Ação na UniFAJ e Faagroh arrecada 10 toneladas de donativos às vítimas de Brumadinho

Legenda voluntários: Voluntários de Jaguariúna com líderes da igreja. Da esquerda para direita: Robson, Claus (aluno UniFAJ), Ronaldo (ex-aluno UniFAJ), veterinários de Águas de Lindoia, Isaías (aluno UniFAJ), Thiago (um dos líderes), líder da Igreja São Sebastião, Lino e Vagna

A população de Jaguariúna e região se mobilizou em uma campanha para arrecadar doações às vítimas de Brumadinho (MG). E a ação teve grande êxito, com arrecadação de cerca de 10 toneladas de donativos. A iniciativa foi do estudante Robson Cícero de Castro Ramalho, aluno do 5º semestre de Direito da UniFAJ (Centro Universitário de Jaguariúna).

Os postos montados nos campi da UniFAJ e da Faagroh (Faculdade de Agronegócios de Holambra) coletaram até o dia 1º de fevereiro inúmeros itens, como medicamentos, água, produtos de limpeza e higiene pessoal, alimentos, cobertores, colchões, roupas.

O estudante conta que tudo começou no dia 26 de janeiro, quando seu pai, Lino Ramalho, entrou em contato dizendo que se conseguissem arrecadações para Brumadinho, ele levaria até lá. “No mesmo dia fiz uma live no FACEBOOK chamando todos para que ajudassem nessas arrecadações. No período da tarde, entrei em contato com o diretor da UniFAJ, professor Flávio Pacetta, pedindo ajuda para divulgação e cadastrar a instituição de ensino como um ponto de arrecadação, ele sem hesitar, colocou todas as unidades da UniFAJ como ponto de arrecadação e colocou toda sua equipe a nossa disposição”, relembra.

Robson comenta que no decorrer dos dias várias pessoas foram ajudando, fazendo com que o pequeno grupo se tornasse em um grande número de voluntários. “Não esperávamos que teria toda a repercussão que teve.”

Durante a semana, a mãe de Robson, Vagna Castro, ficou encarregada de fazer toda a triagem de roupas e alimentos que foram recebendo, separando o que era ruim do que estava bom.

“Saímos rumo a Brumadinho dia 2 de fevereiro, às 4h, e chegamos na cidade por voltas das 16h, uma viagem longa e muito cansativa. Fomos direto para a Paróquia São Sebastião para descarregar. Logo após que descarregamos, fomos ao local do desastre, tivemos um forte impacto ao ver tamanha destruição ocasionada pela lama. Momentos de emoção tomaram conta de todos, pois, fomos no local em que foi encontrada a maioria dos corpos”, relata Robson.

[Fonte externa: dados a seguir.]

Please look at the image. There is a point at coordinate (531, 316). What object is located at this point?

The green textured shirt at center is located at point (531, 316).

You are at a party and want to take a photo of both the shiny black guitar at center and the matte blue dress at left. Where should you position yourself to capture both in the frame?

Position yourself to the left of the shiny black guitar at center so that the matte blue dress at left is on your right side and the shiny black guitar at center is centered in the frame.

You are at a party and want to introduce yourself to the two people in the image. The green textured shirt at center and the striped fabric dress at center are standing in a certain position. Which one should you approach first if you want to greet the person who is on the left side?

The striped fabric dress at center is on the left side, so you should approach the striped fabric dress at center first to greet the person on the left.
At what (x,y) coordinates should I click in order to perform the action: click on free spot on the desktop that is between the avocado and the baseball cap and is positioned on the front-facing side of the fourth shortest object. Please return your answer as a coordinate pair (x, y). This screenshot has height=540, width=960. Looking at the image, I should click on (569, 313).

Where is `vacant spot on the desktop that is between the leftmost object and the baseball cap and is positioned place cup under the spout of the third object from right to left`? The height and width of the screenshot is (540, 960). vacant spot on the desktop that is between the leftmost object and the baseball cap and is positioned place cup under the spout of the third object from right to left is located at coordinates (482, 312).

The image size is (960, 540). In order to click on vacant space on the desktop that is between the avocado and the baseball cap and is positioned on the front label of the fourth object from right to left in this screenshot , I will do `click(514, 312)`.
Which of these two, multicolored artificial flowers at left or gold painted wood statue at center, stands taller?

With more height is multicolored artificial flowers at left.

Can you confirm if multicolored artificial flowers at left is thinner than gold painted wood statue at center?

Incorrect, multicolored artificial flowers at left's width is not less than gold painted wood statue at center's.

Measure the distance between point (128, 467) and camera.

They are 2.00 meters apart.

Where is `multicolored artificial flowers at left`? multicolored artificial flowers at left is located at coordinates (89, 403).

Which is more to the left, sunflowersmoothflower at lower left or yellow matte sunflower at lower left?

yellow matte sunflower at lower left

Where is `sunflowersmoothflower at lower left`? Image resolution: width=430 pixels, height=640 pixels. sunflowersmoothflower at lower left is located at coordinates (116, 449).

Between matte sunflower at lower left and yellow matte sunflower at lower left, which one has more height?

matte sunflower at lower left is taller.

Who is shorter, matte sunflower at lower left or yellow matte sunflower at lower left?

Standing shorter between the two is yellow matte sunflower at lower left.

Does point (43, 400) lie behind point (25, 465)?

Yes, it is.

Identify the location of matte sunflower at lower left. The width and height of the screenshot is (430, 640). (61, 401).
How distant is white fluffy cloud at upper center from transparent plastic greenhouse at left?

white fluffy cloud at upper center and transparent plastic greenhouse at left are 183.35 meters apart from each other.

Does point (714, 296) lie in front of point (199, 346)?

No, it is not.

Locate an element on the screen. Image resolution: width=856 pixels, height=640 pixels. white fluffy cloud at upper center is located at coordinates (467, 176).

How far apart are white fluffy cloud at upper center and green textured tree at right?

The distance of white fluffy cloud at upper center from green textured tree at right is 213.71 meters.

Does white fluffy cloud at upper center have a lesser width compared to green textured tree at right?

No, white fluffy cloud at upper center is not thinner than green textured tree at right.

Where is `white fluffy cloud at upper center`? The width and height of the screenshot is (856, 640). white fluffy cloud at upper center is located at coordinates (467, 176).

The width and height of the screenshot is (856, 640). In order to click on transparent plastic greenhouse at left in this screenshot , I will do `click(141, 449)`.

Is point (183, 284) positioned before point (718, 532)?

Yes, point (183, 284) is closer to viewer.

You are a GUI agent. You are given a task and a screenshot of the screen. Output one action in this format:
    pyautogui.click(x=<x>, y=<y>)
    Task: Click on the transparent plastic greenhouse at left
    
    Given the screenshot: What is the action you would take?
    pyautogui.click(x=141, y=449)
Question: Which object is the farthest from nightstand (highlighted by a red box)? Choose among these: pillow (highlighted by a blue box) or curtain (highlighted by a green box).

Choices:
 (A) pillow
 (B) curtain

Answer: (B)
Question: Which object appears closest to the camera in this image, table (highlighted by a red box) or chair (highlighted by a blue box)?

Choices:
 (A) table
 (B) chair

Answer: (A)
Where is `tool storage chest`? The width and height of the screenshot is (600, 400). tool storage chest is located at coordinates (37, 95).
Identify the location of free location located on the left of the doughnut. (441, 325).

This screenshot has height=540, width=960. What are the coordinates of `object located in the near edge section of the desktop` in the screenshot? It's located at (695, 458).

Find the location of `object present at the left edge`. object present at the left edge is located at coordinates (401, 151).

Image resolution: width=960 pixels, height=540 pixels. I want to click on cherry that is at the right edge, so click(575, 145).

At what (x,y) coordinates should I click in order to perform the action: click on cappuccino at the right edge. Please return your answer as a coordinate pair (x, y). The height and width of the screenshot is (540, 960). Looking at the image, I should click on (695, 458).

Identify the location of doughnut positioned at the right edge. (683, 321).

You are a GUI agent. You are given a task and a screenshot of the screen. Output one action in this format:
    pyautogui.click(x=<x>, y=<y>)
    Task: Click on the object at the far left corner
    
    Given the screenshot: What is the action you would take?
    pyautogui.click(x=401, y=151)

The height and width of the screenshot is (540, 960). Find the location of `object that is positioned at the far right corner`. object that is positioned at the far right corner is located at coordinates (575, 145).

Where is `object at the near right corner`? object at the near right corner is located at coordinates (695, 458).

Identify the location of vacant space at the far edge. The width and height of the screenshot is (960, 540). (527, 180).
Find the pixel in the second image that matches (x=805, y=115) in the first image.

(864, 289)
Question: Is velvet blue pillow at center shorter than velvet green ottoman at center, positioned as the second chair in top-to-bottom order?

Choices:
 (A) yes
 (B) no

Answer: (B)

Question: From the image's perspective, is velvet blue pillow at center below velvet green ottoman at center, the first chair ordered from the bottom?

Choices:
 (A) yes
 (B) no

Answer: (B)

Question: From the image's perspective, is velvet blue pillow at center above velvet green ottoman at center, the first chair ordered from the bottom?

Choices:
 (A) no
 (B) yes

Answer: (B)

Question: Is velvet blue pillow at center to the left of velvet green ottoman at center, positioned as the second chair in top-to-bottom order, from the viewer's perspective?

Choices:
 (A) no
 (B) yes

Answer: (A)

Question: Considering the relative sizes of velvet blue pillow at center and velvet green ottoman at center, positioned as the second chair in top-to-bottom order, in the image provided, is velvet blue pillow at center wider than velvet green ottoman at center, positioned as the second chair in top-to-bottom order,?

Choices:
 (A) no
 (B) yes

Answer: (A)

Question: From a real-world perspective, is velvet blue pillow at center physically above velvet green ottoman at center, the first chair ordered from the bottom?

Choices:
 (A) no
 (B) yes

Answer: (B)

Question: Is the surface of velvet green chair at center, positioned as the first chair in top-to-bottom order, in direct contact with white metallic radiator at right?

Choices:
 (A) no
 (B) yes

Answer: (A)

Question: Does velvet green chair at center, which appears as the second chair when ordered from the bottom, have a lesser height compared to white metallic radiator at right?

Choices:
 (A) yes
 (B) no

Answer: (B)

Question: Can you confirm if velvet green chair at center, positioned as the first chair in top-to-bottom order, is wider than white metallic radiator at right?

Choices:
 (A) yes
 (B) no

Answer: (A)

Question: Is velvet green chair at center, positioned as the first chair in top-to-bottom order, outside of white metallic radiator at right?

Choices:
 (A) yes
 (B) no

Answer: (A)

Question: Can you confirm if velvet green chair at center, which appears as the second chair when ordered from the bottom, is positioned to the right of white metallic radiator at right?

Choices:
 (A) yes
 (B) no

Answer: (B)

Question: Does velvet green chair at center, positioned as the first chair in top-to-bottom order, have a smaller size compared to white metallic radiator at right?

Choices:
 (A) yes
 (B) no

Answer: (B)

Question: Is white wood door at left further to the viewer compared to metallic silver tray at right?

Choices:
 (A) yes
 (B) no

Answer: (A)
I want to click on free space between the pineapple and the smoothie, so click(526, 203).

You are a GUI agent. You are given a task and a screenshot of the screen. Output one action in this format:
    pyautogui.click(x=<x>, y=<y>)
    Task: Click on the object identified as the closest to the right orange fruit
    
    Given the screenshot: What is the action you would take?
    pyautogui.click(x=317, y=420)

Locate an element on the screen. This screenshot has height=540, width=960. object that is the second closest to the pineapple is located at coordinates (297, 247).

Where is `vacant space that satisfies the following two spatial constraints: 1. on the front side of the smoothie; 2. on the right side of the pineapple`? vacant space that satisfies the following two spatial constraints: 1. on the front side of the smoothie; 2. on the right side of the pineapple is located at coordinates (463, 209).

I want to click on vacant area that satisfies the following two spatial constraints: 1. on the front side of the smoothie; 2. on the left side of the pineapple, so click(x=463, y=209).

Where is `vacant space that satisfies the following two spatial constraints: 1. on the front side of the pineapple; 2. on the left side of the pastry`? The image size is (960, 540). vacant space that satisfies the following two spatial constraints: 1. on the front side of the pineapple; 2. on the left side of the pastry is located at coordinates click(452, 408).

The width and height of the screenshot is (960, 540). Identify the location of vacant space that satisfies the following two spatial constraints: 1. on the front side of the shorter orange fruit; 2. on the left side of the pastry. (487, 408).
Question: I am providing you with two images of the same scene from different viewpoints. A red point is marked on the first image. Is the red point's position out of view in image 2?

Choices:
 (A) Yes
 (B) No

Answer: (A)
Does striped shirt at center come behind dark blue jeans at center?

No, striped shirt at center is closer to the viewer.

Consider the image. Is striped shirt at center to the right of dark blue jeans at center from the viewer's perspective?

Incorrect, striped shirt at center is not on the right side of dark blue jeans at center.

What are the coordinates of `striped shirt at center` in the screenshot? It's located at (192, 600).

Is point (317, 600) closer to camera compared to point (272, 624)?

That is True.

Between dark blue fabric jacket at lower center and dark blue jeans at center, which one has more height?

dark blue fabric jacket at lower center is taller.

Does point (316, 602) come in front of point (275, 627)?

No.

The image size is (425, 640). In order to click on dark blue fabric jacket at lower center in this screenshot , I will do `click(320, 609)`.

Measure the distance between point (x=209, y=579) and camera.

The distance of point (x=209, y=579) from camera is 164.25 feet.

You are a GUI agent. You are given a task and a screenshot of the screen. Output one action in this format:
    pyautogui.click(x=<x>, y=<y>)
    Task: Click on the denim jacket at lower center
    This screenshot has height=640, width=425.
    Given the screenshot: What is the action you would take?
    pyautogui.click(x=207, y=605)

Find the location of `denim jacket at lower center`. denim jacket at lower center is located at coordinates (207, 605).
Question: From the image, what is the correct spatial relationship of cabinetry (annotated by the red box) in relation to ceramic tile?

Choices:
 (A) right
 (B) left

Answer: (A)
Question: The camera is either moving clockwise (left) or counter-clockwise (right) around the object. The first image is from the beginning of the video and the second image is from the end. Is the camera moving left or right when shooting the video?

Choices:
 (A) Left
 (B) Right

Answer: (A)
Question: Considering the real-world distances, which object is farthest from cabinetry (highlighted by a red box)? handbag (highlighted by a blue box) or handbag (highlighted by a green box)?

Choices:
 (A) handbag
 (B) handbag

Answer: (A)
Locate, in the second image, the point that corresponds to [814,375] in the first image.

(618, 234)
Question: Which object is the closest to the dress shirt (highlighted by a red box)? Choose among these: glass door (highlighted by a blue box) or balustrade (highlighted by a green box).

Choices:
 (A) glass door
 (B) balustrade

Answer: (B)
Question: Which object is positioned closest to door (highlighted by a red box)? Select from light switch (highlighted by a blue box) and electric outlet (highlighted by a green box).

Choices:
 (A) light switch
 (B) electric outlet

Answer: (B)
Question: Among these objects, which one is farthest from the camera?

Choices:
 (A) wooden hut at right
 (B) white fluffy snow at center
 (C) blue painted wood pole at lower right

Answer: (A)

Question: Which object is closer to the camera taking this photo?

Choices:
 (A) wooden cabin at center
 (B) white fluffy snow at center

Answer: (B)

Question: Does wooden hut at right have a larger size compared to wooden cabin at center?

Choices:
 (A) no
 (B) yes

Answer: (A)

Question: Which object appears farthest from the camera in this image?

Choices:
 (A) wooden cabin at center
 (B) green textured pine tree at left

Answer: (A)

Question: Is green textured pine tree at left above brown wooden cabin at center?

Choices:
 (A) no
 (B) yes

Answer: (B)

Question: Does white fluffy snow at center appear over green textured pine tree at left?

“Conversamos com alguns bombeiros que estavam no local e pudemos ver de perto a dificuldade de cada um deles nos resgates. Falamos com alguns moradores da cidade e a emoção e tristeza é igual para todos. Não tinha um cidadão que conversávamos que não tinha um amigo ou um familiar trabalhando na mineradora naquele dia”, relata.

“Demos total apoio à iniciativa, pois acreditamos na importância de incentivar esse lado humanístico dos nossos alunos, que preocupados com a necessidade das pessoas que passam por dificuldades, mobilizaram a cidade de Jaguariúna e região”, declara o professor Flávio Pacetta.